Dueling over dollars is a common problem in marriages–and a common cause of divorce, says Ruth L. Hayden, a financial educator and author of For Richer, Not Poorer: The Money Book for Couples. There’s endless room for conflict: How much should we spend on a car, house or haircut? Should we invest in stocks or stash cash in savings accounts? How much debt is OK? And who decides?

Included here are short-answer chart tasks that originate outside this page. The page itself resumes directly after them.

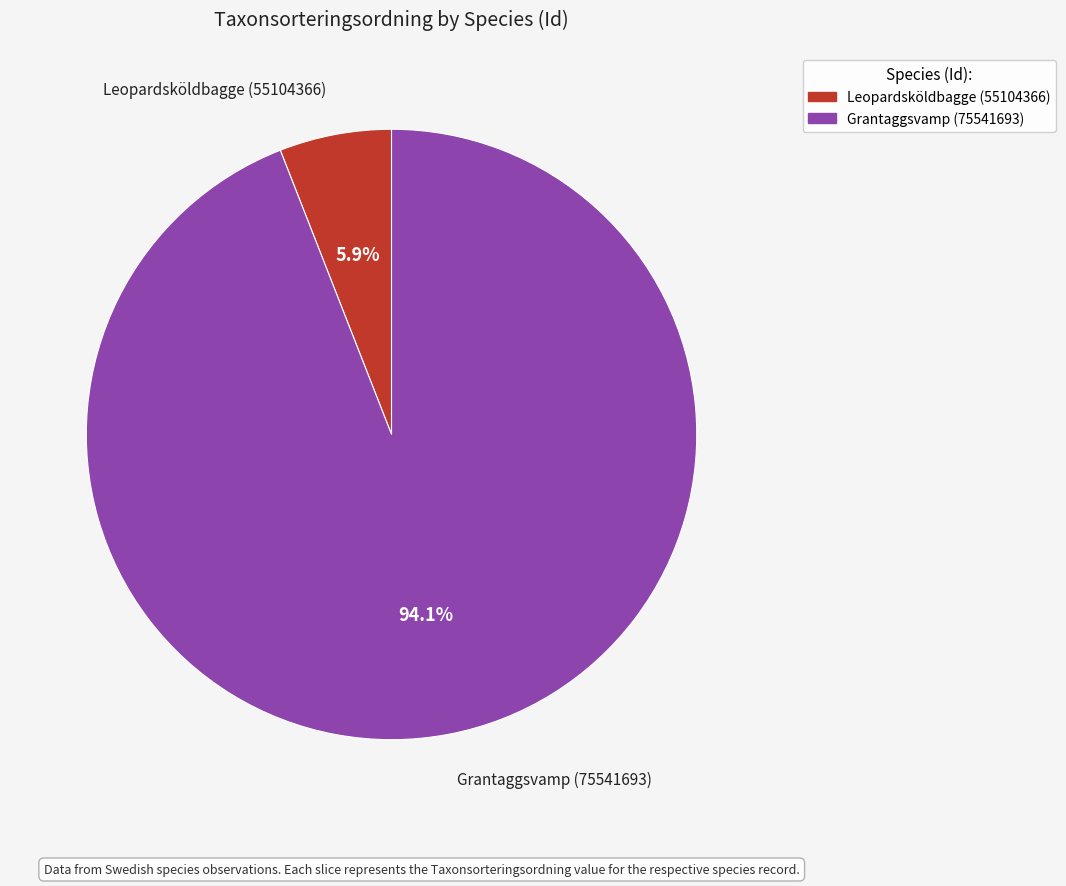

To the nearest percent, what is the difference between the largest and smallest slice percentages?

88%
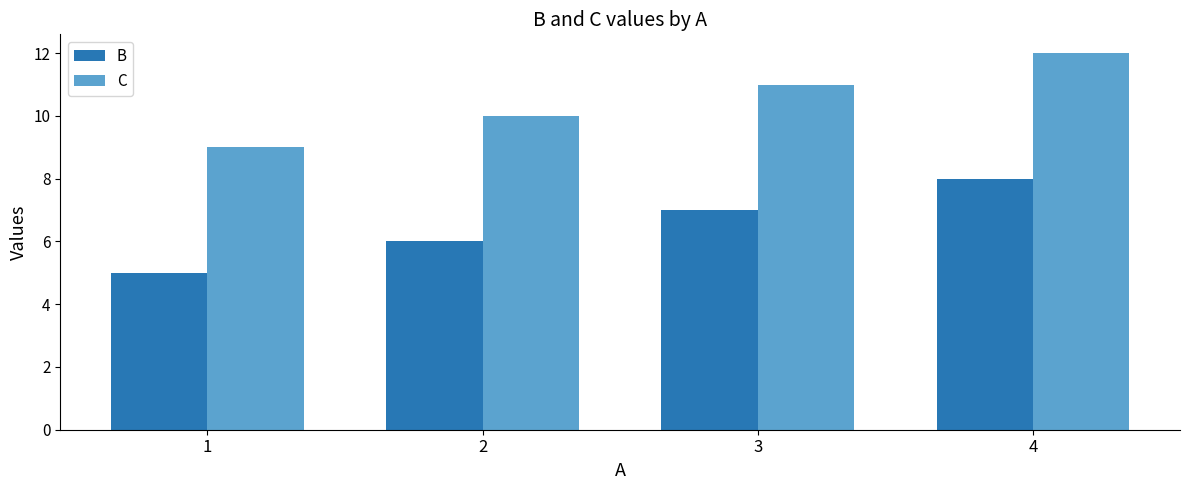

What is the difference between the second highest and minimum values in the B series?

2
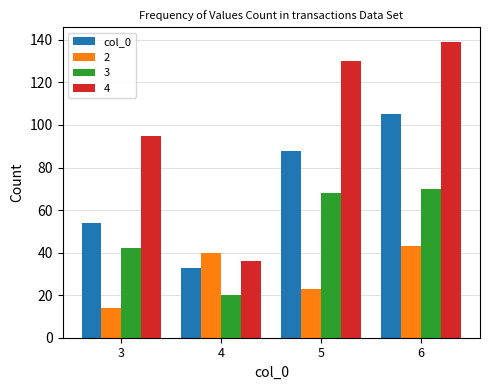

What value does the 4 series have at 3?

95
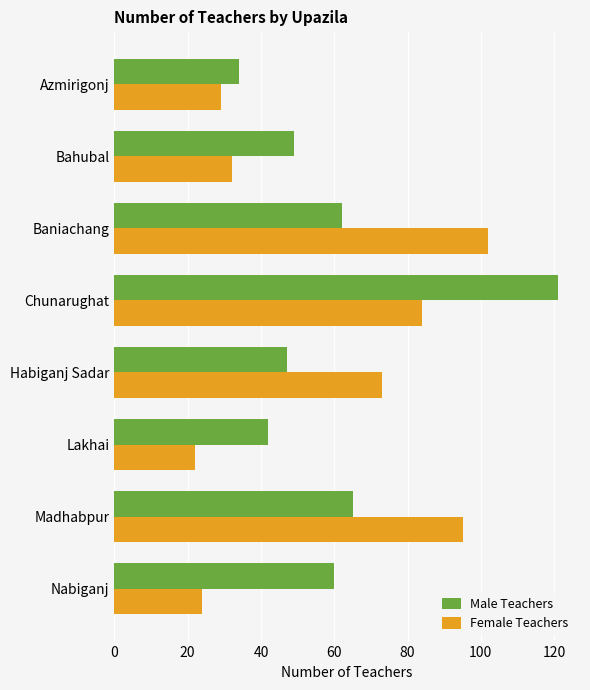

What is the total value across all series at Madhabpur?

160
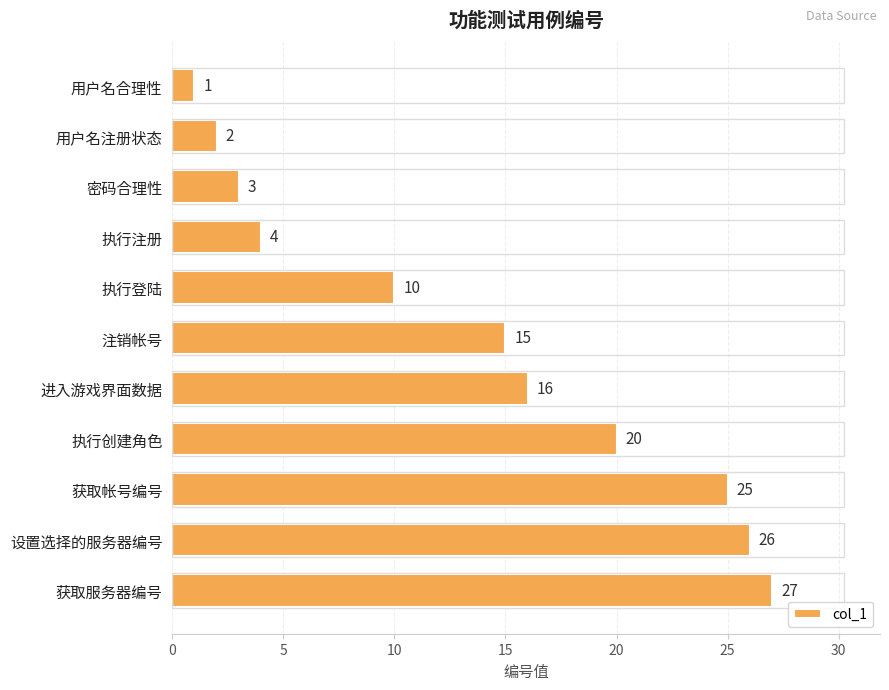

What is the label of the 7th bar from the bottom?

执行登陆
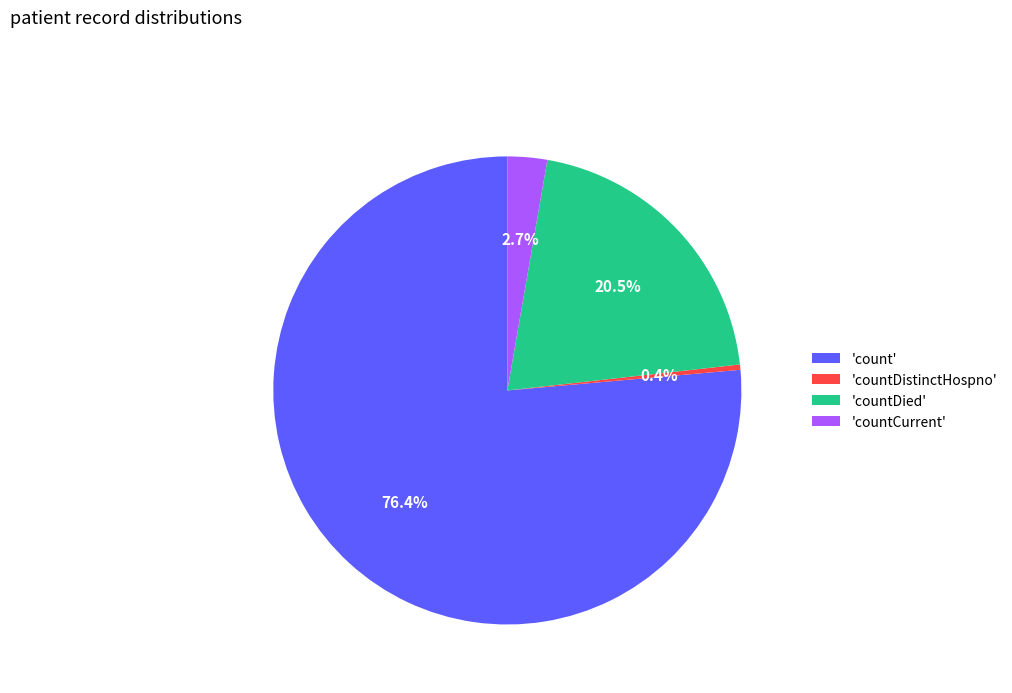

Which slice is the largest?

'count'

But financial feuds don’t have to be the norm. There’s no quick fix for fighting, but experts suggest taking the following steps:

  • Understand your money beliefs. Your attitudes toward money, usually formed in childhood, control how you act with money, Hayden says. For example, you may feel, “There’s never enough money” or “If I want something, I deserve to get it.” Once you identify those beliefs and how you got them, you can better understand each other. “This is about learned differences,” she says. “You’re arguing because you approach things differently.”
  • Stop blaming. If you don’t stop blaming, you won’t stop fighting, Hayden warns. “You each have to take equal responsibility for your financial situation and for fighting,” she says. But what if it’s your husband who ran up the credit card bills? It doesn’t matter–stop pointing fingers. When couples stop blaming, “it changes everything,” she says. “Otherwise, you can’t get out of the past.”
  • Call a money meeting. Steven Pybrum, a CPA, couples therapist, and author of Money and Marriage: Making It Work Together, suggests holding weekly meetings and starting with a 10-minute time limit. Set an agenda and stick to it, and stop when the time is up, he recommends. And remember: no blaming.
  • Put it in writing. At your meetings, draft a budget and cash flow statement. “It’s like going on a diet,” says Victoria Collins, a financial planner, psychologist, and author of Couples and Money. “You hate to step on the scale, but if you come up with a concrete action plan, it’s easier to follow through.” Creating a budget helped Denise and her husband cool their money clashes. But it wasn’t easy. First, they drafted a budget of what they should be spending, and then later compared what they’d actually spent. “We’d spent way more,” Denise says. “It was really depressing. I said, ‘I can’t live like this!'” Still, they sat down and worked out a new budget. “Put it on paper,” she advises. “Just having an agreement helps.”
  • Dig deeper than your wallet. Are you really fighting about money? One of Collins’ clients constantly fought with her husband over the money he paid to his ex-wife and kids. In truth, she was hurt he wasn’t paying much attention to her children. “It looked like a money issue,” Collins says, “but underlying the problem was a much deeper one.”
  • Seek help. Sometimes you need a neutral third party, Collins says. Consider seeing a financial planner trained in mediation, a psychologist, or marriage therapist.

Money doesn’t have to ruin your marriage; instead, it can strengthen the bond by teaching you how to work as partners, Hayden says. “The thing that has torn people apart,” she says, “can actually bring them together.”